Tubers with strong sprouts can withstand soil temperatures of 6 degrees.

Landing depth

This parameter determines how much favorable conditions will be created for the growth and development of potatoes, in particular, whether it will have enough moisture, heat, and oxygen. The depth is determined taking into account the type of soil and the size of planting material:

  • planting large root crops with a mass of 100 g to a depth of more than 10 cm is acceptable for sandy loam soils, areas with dry weather and using cultivation technology without hilling plants;
  • deepening 5-10 cm of tubers weighing 100-50 g is allowed when grown on loams and heavy soils;
  • planting at a depth of 5-7 cm is suitable for clay soils and small tubers weighing up to 30 g.

Correct fit given vegetable crop involves maintaining a suitable distance between bushes. Yes, on fertile soil It is recommended to plant early varieties closer to 20-28 cm, since they form a less dense above-ground part. On poorly fertilized and poor soils they can withstand optimal distance between root crops 28-40 cm.

Basic landing options

There are three standard way planting potatoes in soil: smooth (under a shovel), ridge and trench. Regardless of the method chosen, you should adhere to general provisions, among which:

  • the beds should be located from north to south;
  • fertilizers must be applied to sufficient quantity;
  • maintain the correct spacing between holes and rows.

When planting under a shovel, in most cases the tubers are placed 30 cm from each other. Beginning farmers do not always know what distance between rows is necessary when planting potatoes.

According to the traditional scheme of planting crops in boletus, in trenches, with the smooth method, row spacing is 70 cm.

On the ridge

This option for planting root crops is one of the best in regions with heavy rainfall. Potatoes with this planting scheme are located above ground level, and rainwater, flowing into the aisles, does not cause harm to the future harvest. Even when grown on clay soil the tubers do not die.
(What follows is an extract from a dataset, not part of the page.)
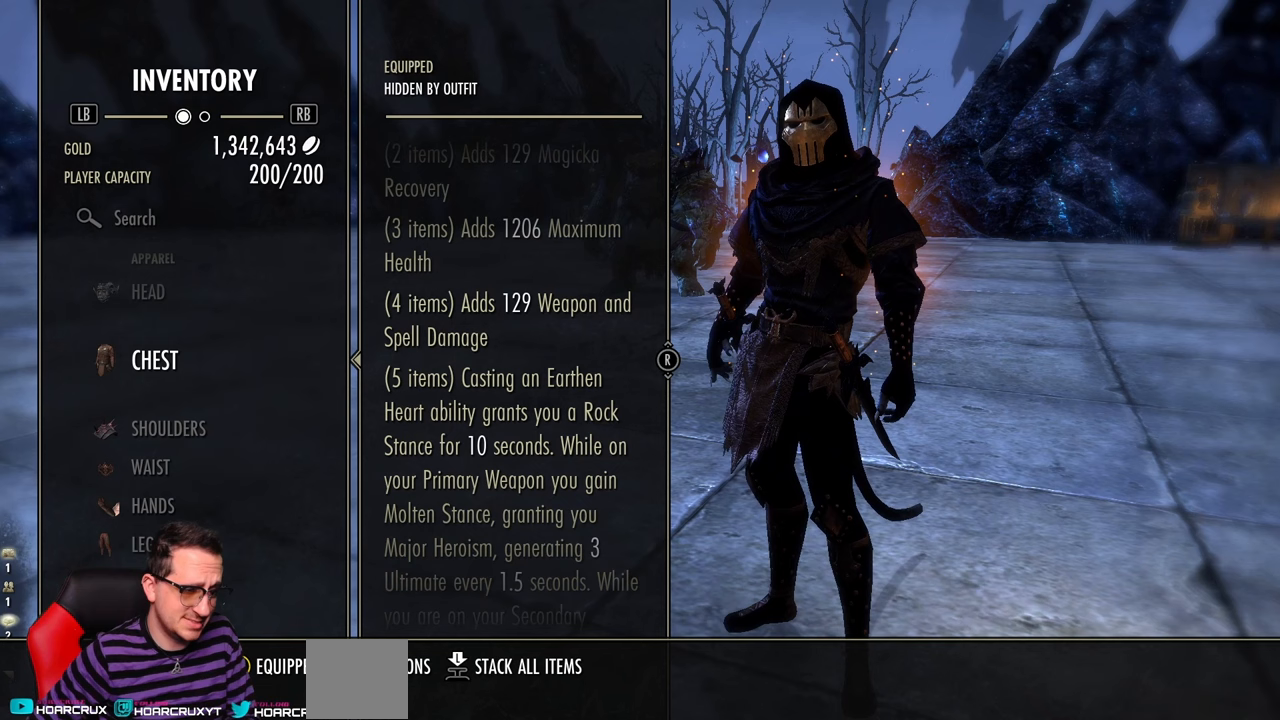
{"buttons": [], "left_stick": "center", "right_stick": "center", "events": []}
The comb method technology includes:

  1. Digging up a specific area.
  2. Cutting ridges either with a plow or with a walk-behind tractor. The distance interval between them is the same as when landing under a shovel. The depth of the furrows is 5-10 cm.
  3. Adding humus (1/2 shovel) and wood ash (1 tbsp). The amount of fertilizer is calculated per furrow. This nutritional composition is poured every 30 cm.
  4. Laying tubers on top of organic matter and covering them with soil. It is better to fill it with soil on both sides, forming a ridge in the shape of the letter M. Its height should be 15 cm and its width within 22 cm.

With this planting method, hilling can be done once, when the plants have grown and need weed control. As a result, the height of the ridges should be 30 cm. This will be quite enough to protect potato bushes from drying out of the soil in dry weather and accumulated moisture during prolonged rains.

Under the shovel

This method It is easy to implement and highly effective. Here the principle of planting a crop is as follows:

  1. First, the selected area needs to be dug up and fertilized.
  2. Mark it and use wooden pegs to mark the edges of future beds.
  3. Make holes. The distance between the holes will depend on the size of the tubers and variety. Early copies are laid out every 25-30 cm, and late ones - 30-35 cm. If the potato variety is unknown, the density of the tops can be judged by the presence of shoots on the root crops. If there are a lot of them, the gap between the tubers should also be larger. When growing a crop from buds or shoots, it is recommended to pour 0.5 liters of water into each hole.
  4. After planting the planting material, it is sprinkled with loose soil.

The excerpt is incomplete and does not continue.